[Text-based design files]
-- Opening Marker --

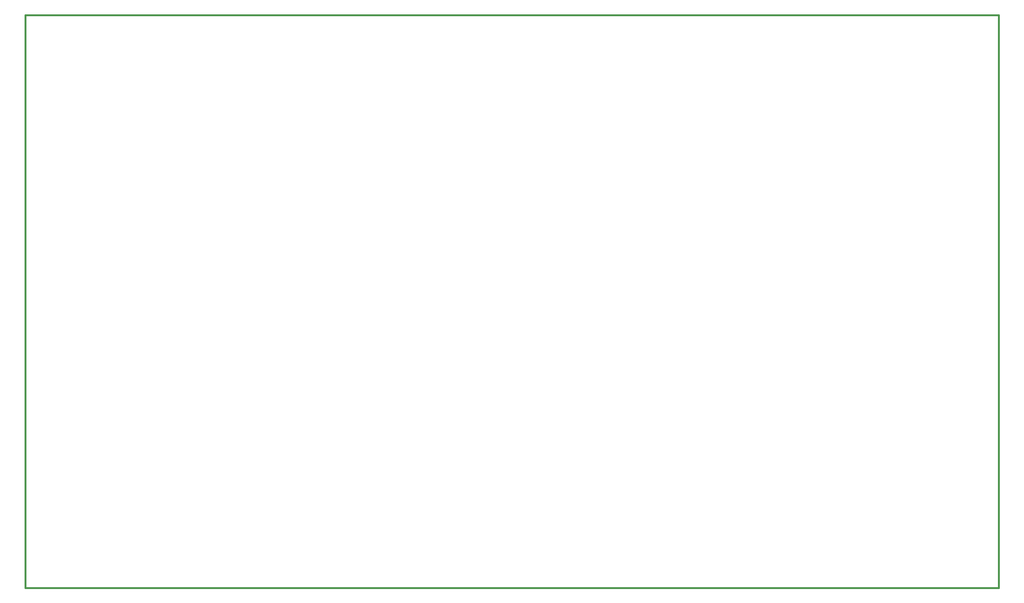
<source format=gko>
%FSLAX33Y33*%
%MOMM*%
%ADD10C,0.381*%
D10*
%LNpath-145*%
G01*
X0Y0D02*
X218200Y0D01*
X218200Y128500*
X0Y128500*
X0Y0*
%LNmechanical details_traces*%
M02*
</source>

-- Closing Marker --

**To do**
Could you give all the records again, exactly, minus the pictures?

**Solution to this problem**
<source format=gko>
%FSLAX33Y33*%
%MOMM*%
%ADD10C,0.381*%
D10*
%LNpath-145*%
G01*
X0Y0D02*
X218200Y0D01*
X218200Y128500*
X0Y128500*
X0Y0*
%LNmechanical details_traces*%
M02*
</source>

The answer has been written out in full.